In vitro osteogenic differentiation potential of the human induced pluripotent stem cells augments when grown on Graphene oxide-modified nanofibers

Due to the several limitations that surgeons are faced during bone tissue implantation there are daily increases in introducing new cell-co-polymer composites for use in bone tissue engineering approaches. In this study tried to develop a suitable nanostructured bio-composite for enhancing osteogenic differentiation of the human induced pluripotent stem cells (iPSCs). Polyvinylidene fluoride-Graphene oxide (PVDF-GO) nanofibers was fabricated by electrospinning and then characterized using scanning electron microscope, tensile and viability assays.
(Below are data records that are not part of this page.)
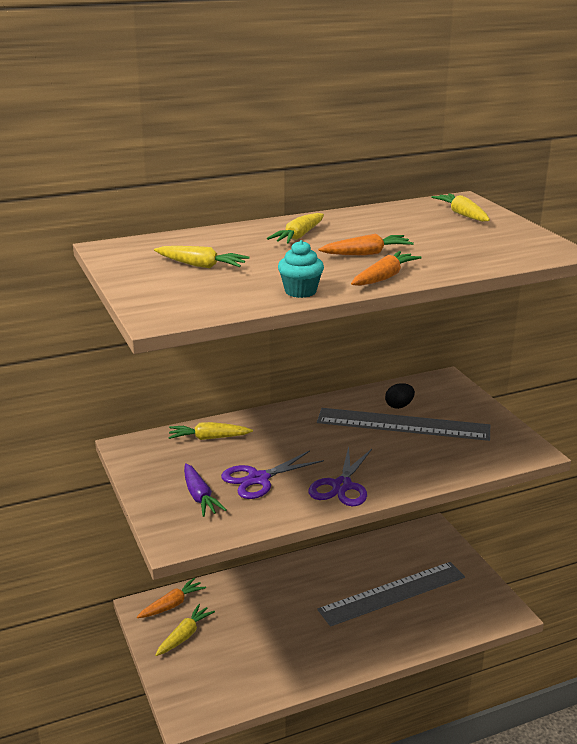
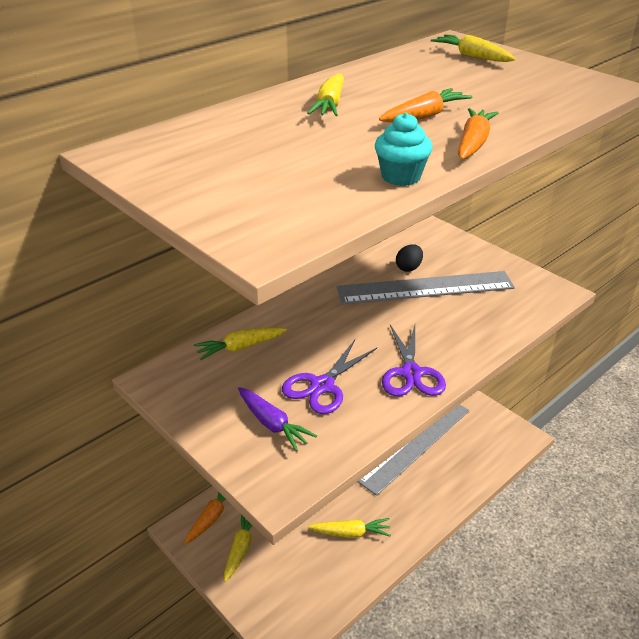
camera: 20 degrees left, 10 degrees up
yellow carrot [154,246,249,268] -> yellow carrot moved to [308,518,391,538]

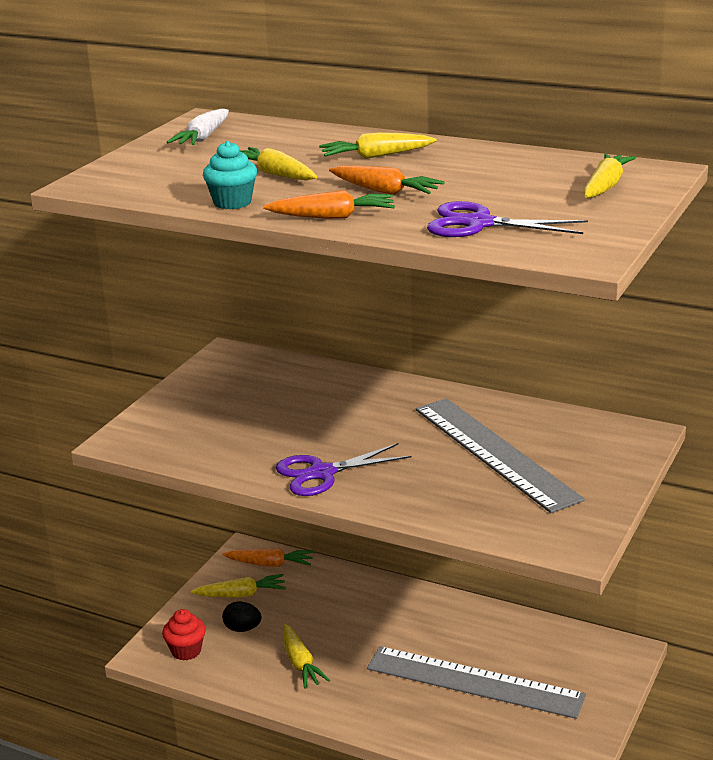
camera: 70 degrees right, 10 degrees down
yellow carrot [194,327,287,360] -> yellow carrot moved to [240,147,317,180]
purple carrot [238,387,317,451] -> none
purple scissors [282,340,377,414] -> purple scissors moved to [427,201,588,237]
black egg [396,244,423,272] -> black egg moved to [222,601,262,632]
none -> red cupcake [162,609,206,661]
none -> white carrot [167,109,229,145]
After that osteogenic differentiation of the iPSCs was investigated in three groups, including PVDF, PVDF-GO and tissue culture plate as a control group. Alkaline phosphatase activity and calcium content of the iPSCs cultured on PVDF-GO were significantly higher than those cultured on other groups. In addition, Runx2, osteocalcin and osteonectin genes were up regulated in iPSCs cultured on PVDF-GO significantly higher than those cells cultured on PVDF and control. Finally, osteocalcin and osteopontin proteins expression evaluated and the results confirmed higher osteoinductivity of the PVDF-GO nanofibers in comparison with the PVDF nanofibers. According to the results, it was demonstrated that PVDF-GO nanofibers have a great osteoinductive potential and taking together iPSCs-PVDF-GO nanofibrous construct can be an appropriate bio-implant to use for bone tissue engineering applications. •Present study aimed to introduce a novel cell-co-polymer for bone regeneration.•This cell-co-polymer made from human iPSCs plus PVDF-GO nanofibrous scaffold.•Scaffold characterization was performed using SEM, tensile and MTT assays.•Three groups of this study included iPSCs- seeded PVDF, PVDF-GO and culture plate.•IPSC-seeded PVDF-GO was the best group based on the obtained results from this study.